Spanish surrealist Salvador Dalí was born today, May 11th, in 1904. The painting above, Soft Construction with Boiled Beans (Premonition of Civil War), from 1936, is part of the Philadelphia Museum of Art‘s permanent collection. It was also included in their recent exhibition, Dreamworld: Surrealism at 100.
From the museum’s website about the work-
Salvador Dalí painted this allegory of self-inflicted carnage while living in Paris in early 1936, on the eve of the devastating civil war in his Spanish homeland between Francisco Franco’s right-wing nationalist forces and the elected Republic. The painting flaunts its flair for gruesome detail. A grimacing colossus towers over a sunbaked Spanish landscape and deliriously rips itself apart.
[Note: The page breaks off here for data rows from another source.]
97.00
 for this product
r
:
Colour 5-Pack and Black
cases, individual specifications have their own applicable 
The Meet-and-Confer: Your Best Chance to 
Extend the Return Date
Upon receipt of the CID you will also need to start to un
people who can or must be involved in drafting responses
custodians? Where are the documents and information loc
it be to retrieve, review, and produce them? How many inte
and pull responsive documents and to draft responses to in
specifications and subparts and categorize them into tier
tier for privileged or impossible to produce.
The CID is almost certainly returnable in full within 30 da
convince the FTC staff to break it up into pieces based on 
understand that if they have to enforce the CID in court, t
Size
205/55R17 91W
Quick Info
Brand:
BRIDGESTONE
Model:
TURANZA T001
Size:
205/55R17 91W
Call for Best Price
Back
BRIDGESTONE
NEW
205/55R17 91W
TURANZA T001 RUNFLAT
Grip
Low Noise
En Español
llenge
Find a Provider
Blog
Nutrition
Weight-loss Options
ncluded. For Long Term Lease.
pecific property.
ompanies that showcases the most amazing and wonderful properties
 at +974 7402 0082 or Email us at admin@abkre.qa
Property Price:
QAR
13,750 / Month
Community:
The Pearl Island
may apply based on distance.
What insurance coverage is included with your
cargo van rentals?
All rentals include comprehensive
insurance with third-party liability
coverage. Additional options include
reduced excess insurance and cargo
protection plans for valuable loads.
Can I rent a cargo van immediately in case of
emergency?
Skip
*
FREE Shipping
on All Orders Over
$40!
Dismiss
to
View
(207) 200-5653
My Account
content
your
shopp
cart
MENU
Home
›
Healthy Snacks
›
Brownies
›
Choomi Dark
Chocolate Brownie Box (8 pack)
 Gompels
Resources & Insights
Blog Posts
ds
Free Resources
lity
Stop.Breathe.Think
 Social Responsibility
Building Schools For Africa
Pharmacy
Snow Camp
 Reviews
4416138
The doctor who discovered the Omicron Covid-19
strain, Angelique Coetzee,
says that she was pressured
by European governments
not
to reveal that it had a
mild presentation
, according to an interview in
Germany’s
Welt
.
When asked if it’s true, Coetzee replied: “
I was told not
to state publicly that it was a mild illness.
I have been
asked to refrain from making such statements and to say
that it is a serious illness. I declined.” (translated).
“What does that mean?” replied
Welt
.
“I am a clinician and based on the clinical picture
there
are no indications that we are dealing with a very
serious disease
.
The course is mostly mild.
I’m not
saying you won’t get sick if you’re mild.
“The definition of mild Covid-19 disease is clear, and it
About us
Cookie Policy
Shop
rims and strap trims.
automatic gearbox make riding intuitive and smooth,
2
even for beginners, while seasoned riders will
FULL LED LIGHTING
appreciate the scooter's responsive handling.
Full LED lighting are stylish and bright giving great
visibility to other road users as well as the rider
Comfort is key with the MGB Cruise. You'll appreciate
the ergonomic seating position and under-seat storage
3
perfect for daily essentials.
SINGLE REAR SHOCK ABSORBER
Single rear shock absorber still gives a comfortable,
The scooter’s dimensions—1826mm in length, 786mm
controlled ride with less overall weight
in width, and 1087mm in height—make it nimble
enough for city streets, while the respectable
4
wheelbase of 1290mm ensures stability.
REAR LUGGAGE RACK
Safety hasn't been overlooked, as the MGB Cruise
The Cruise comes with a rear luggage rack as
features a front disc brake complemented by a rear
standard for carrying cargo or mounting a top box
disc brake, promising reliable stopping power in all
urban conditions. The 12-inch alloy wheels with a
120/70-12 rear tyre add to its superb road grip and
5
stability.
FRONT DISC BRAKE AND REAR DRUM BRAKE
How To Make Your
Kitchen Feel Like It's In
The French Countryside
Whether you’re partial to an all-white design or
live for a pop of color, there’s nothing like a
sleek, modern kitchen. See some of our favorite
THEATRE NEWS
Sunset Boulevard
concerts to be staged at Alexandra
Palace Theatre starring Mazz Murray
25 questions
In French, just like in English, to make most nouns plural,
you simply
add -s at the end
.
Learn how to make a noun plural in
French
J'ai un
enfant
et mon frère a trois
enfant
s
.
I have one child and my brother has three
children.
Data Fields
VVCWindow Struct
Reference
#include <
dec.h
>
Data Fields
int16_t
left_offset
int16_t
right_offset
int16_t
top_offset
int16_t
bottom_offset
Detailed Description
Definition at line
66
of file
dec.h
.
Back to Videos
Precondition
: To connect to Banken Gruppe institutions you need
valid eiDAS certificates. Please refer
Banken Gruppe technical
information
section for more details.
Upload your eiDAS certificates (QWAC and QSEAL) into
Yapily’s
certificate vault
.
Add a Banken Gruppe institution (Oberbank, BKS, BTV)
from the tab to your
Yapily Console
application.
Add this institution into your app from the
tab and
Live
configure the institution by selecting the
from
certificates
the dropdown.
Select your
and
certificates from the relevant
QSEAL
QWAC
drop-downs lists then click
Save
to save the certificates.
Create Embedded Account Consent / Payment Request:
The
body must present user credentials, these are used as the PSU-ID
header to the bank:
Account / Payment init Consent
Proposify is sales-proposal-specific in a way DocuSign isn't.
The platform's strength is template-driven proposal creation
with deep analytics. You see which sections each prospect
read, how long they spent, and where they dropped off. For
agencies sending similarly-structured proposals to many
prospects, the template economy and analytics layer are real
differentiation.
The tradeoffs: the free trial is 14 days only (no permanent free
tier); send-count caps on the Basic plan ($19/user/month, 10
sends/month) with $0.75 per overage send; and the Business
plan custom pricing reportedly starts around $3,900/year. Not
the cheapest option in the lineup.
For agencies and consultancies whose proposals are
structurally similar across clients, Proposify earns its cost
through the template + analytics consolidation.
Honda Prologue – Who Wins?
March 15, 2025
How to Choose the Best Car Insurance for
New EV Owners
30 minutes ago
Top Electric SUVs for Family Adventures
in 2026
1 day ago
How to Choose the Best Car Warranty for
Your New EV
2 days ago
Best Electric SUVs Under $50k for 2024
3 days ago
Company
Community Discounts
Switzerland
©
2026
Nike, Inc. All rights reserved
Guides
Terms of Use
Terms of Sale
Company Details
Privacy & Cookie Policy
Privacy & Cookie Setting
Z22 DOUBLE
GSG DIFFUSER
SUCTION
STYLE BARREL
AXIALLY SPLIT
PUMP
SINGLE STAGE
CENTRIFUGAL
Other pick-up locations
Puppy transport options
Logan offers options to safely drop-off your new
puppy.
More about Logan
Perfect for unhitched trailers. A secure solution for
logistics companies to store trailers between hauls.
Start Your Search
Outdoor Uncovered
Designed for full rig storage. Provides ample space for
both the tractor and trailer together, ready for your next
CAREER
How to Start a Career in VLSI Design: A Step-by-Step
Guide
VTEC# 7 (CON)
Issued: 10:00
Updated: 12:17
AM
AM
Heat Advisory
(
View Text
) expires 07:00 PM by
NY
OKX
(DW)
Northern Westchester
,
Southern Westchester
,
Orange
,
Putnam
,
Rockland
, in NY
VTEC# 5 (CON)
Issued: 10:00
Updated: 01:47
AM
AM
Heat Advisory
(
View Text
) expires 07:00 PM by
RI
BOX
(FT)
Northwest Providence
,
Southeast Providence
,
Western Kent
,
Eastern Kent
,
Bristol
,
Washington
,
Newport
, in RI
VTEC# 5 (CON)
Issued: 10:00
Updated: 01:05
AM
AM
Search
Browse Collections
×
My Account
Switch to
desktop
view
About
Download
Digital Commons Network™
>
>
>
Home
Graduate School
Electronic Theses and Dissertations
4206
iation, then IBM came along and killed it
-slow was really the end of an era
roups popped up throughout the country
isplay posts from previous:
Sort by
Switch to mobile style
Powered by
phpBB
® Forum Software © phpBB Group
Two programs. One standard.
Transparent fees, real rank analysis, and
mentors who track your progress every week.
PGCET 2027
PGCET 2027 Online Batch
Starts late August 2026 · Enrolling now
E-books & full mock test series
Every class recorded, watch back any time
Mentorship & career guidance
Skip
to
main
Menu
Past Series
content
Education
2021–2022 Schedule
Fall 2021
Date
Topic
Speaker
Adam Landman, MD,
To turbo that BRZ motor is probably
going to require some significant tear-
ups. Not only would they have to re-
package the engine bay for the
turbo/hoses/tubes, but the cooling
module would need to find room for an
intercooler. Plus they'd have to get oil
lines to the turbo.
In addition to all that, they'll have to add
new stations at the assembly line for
Limbs are switched around and turned upside down, and the body’s trunk is missing entirely. A limp phallic shape draped over the truncated hip is a striking example of Dalí’s soft forms, implicitly referring to putrefaction and death. The scattered beans of the title exemplify the bizarre incongruities of scale to conjure the workings of an unconscious mind. Dalí interpreted the Spanish conflict in psychoanalytic terms, and he included an homage to Sigmund Freud, the initiator of psychoanalysis whose work inspired him to embrace such nightmarish visions, by including a tiny portrait of Freud inspecting the gnarled hand at lower left.